We can add these fields progressively, rather than in one massive update. This is a rough approach, which we could do for all three top-level fields separately:

  1. We copy the display models into the pipeline repo, and modify the ingestor to store these new fields. This is a strictly additive step.

  2. We reindex the pipeline to add this field to all documents (this could be a new pipeline, or we could do it in-place in an existing pipeline).

  3. We update the catalogue API to use the new fields for public API responses, rather than handling its own models.

  4. We remove fields from the indexed Work model that aren't used for indexing/debugging.

Future work

  • Rewrite the API in TypeScript. This is explicitly out of scope here – let's not try to change too much at once.

    Although this change opens the door to a TypeScript-based API, let's stabilise the index structure before we start changing the API.

Open questions

  • Are these the best names for these fields?

  • Currently the API will check for internal model compatibility before it starts. Do we still want equivalent behaviour with index mappings?
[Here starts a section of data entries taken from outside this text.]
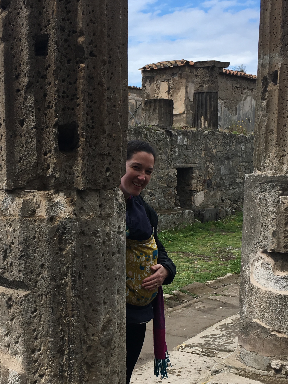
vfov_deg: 33.5
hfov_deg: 25.5
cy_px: 256
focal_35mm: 57
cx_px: 91
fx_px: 632
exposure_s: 1/938
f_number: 2.2
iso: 25
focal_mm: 4.15
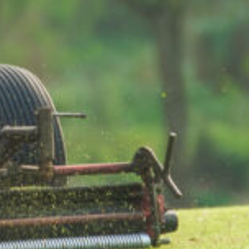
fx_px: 13949
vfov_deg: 1.0
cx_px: 23
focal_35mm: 1714
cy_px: 7
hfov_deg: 1.0
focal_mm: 300
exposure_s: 1/320
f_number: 5.6
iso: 100
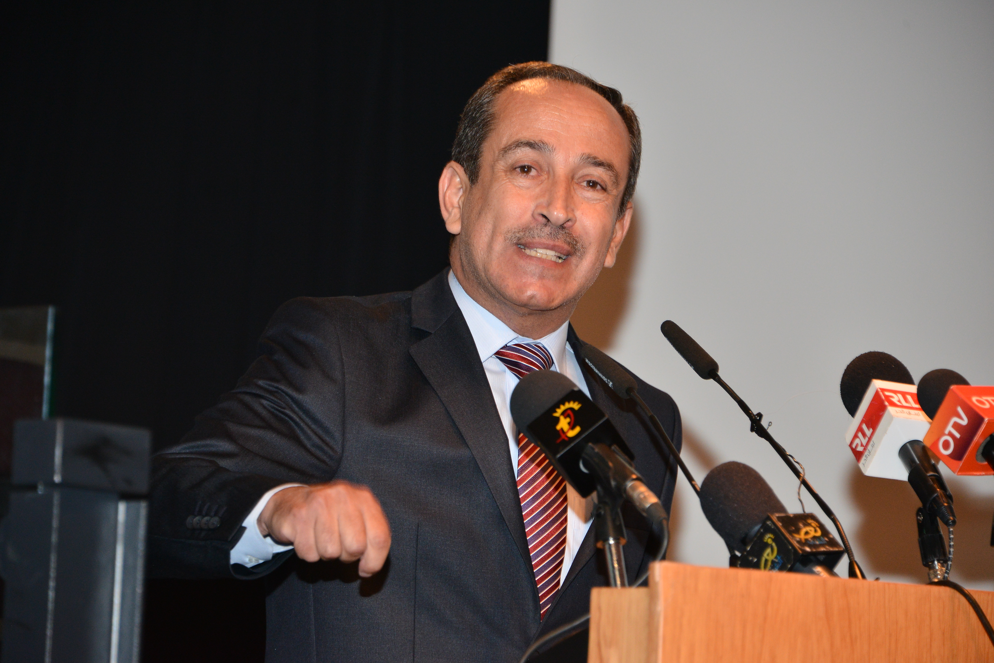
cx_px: 497
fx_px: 5524
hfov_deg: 10.3
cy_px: 332
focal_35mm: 200
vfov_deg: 6.9
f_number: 5.6
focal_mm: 200
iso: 1250
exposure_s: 1/80
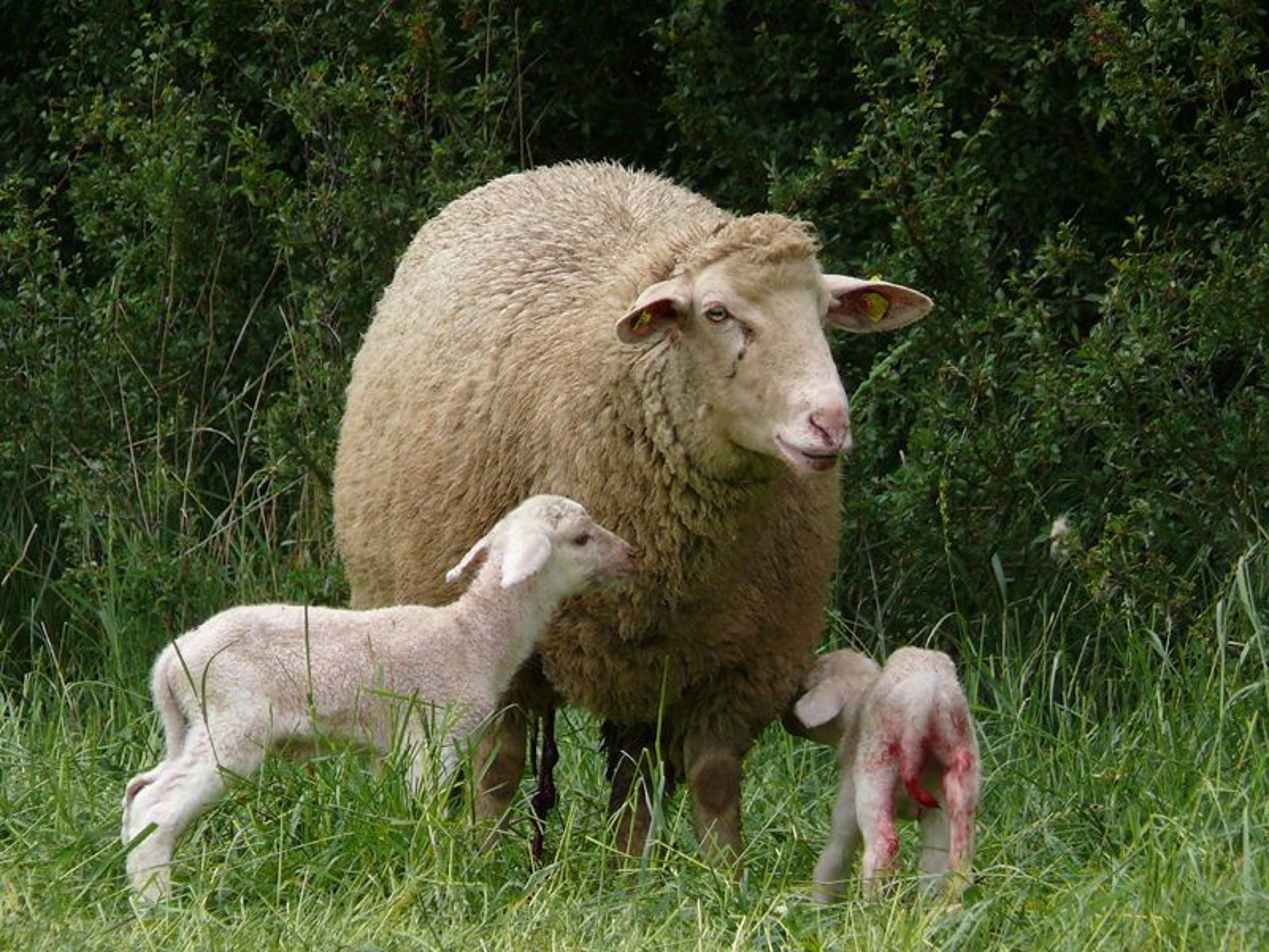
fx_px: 19686
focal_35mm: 537
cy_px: 476
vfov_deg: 2.8
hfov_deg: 3.7
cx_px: 634
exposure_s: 1/200
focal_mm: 79.7
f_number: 5
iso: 100
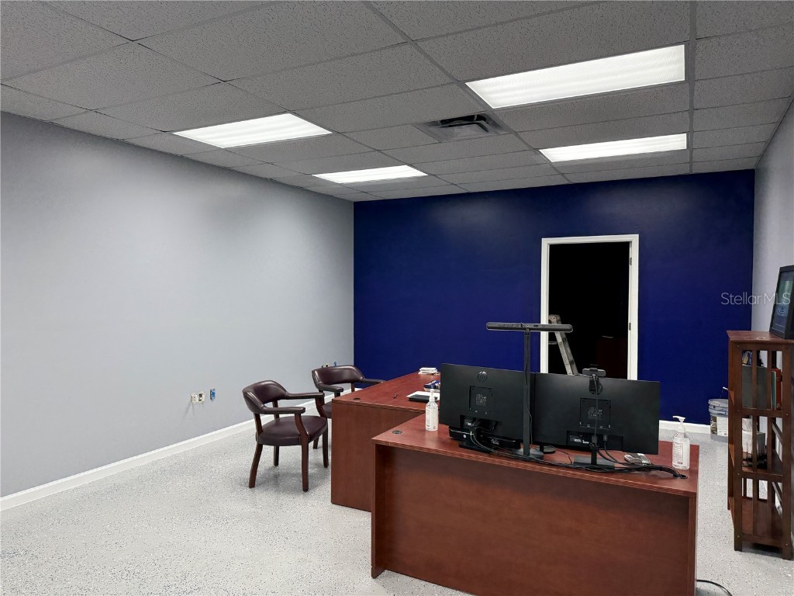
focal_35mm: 24
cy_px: 298
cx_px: 397
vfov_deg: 56.8
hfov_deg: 71.6
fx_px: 550
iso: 200
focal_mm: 6.76
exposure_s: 1/162
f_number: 1.78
    Because this change is meant to decouple the internal model and the API, I think we could get away with scrapping it for now – and bringing it back if and only if we see issues, rather than converting it to use index mappings pre-emptively.

  • Can we expunge the internal model library from the API repo entirely?

    We won't be using it in the application code, but it does have Work generators and index mappings that we use extensively in API tests. I think we have to keep it, but if we could get rid of it we'd get to simplify some build processes.

enabled=false